We have written a lot in the past about the rituals surrounding funerals. When we are sad and grieving, these rituals become even more vital. During the week leading up to the funeral and on the day itself, the media interviewed many members of the public who were very obviously moved at seeing the Queen’s coffin, whether lying in state or being transported through the streets. Often people said that it hadn’t seemed real until they’d seen the coffin – and we hear our families say that too.
During the service from Windsor, the BBC presenter Kirsty Young said: “Here we see the ritualising of grief – which helps us to make sense of a very difficult situation.”
Rituals are part of life, they make us feel ‘safe’ and give us routine, something to focus on and some comfort when we are grieving. There were many aspects of the Queen’s funeral which were actually very similar to anyone else’s service – such as the carrying of the coffin into the building and it being placed at the front during the service, the familiar hymns and readings. Even non-faith services include some of these rituals.
A funeral can help the people grieving feel that they are not alone and it gives the life of the person who has died ‘worth’. How often have you attended a funeral and said to somebody afterwards, ‘there were so many people there’ or how lovely it was to see an old neighbour or friend after so many years.
Certainly the Royal family saw how much the Queen meant to the country and its people and that will have, no doubt, given them some comfort.
While we have our rituals surrounding death, every single culture across the world has their own particular rituals and gathering of communities after a death. It is central to our cultural practices.
Rituals are part of life and there are some we all observe. You might always have a birthday cake, have particular things you do as a family on Christmas Day or somewhere you pop in to pick up a coffee on the way to work each day.
Funerals have many rituals – whether it’s the way the coffin is brought to the chapel or simply the way everyone sits or stands at the same time. There are ways we behave at that time which are part of the ‘ritual’. Psychologists believe that these rituals help us in times of ‘chaos and disorder’.
While the Queen’s coffin had very particular things on top of it which represented her – such as the Royal Standard, the orb and spectre and her crown, our families often request items to be placed on their loved ones coffin, in addition to flowers. It’s not unusual, for instance, to have a football flag on a coffin or something which represents them, such as their cap.

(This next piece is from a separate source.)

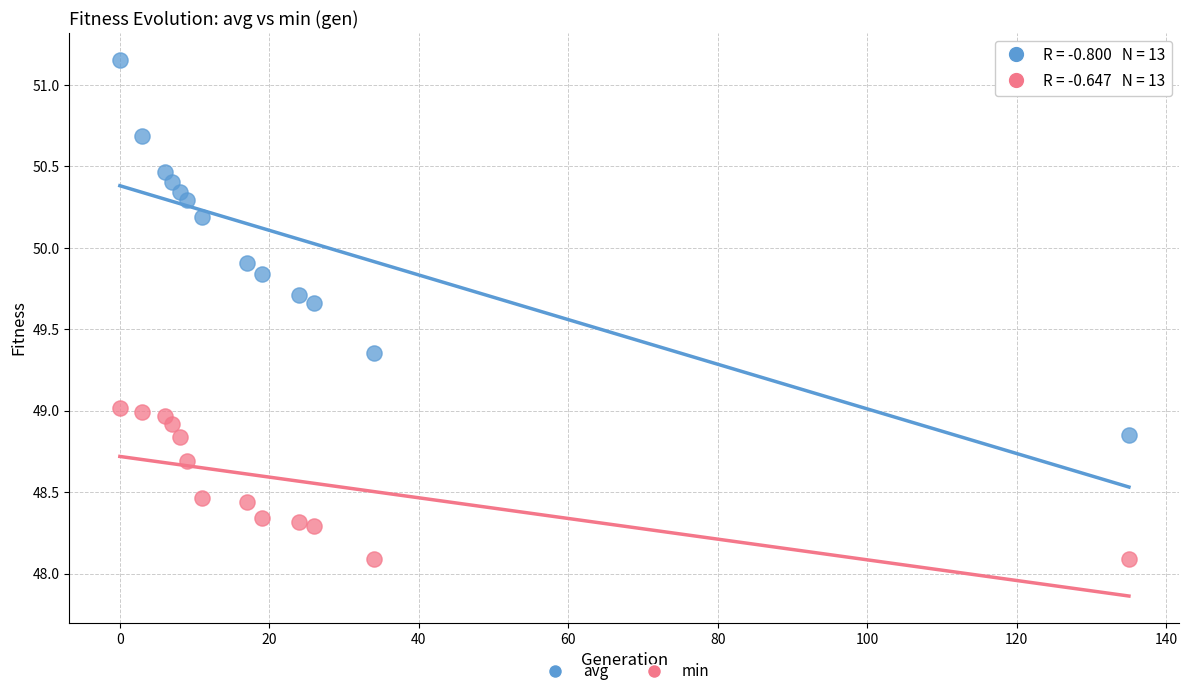

Across all data points, what is the range of X values (max minus min)?

135.0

The flowers on the Queen’s coffin were very special to her – blooms she loved, picked from gardens she knew. Our families will often select flowers based on particular flowers - or colours – their loved one liked.

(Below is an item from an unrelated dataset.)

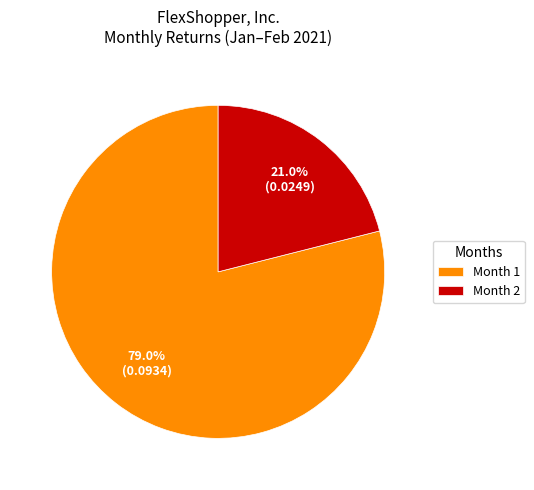

Which slice is the largest?

Month 1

We saw the Queen’s close family following her coffin. Again, that’s something which often happens within services we look after for our families – although typically on a smaller scale.
Also, while the Queen had three different services during the day, it’s not unusual for our families to perhaps have a church service, followed by a burial or a comital at the crematorium. There might be another service a little while later, such as an ashes interment.

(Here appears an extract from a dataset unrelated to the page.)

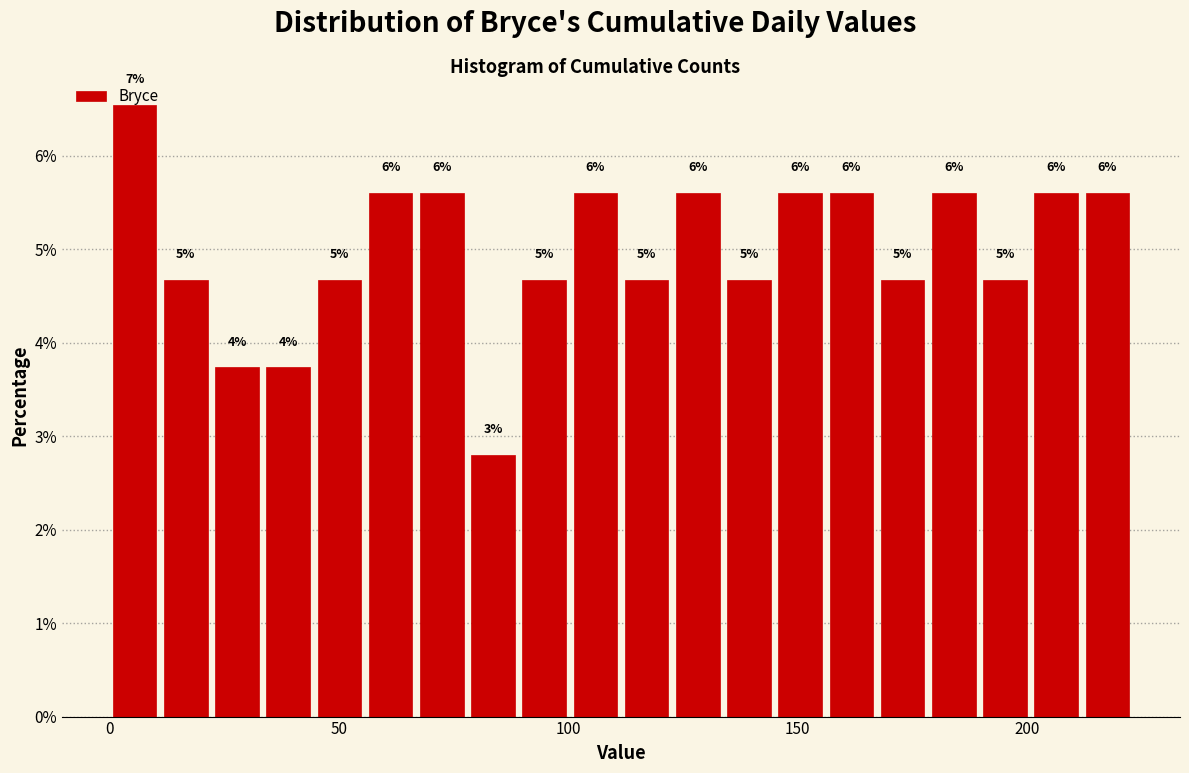

Read against the x-axis, roughly where is the centre of the tallest bar?

5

Everyone attending the Queen’s funeral had an order of service, which included the readings and hymns. Again, this is something which the majority of our families request and it’s likely that people take these away and look at them later over a cup of tea and, indeed, keep safely afterwards.
Academic Jonathan Jong said: “Despite this wide diversity of practice, it seems our death rituals serve the same psychological functions: to make us feel less helpless in the face of our sorrow and terror.”
Embracing the rituals associated with a funeral and of a death itself are an important way of saying goodbye to the person you love and begin the long process of rebuilding your life.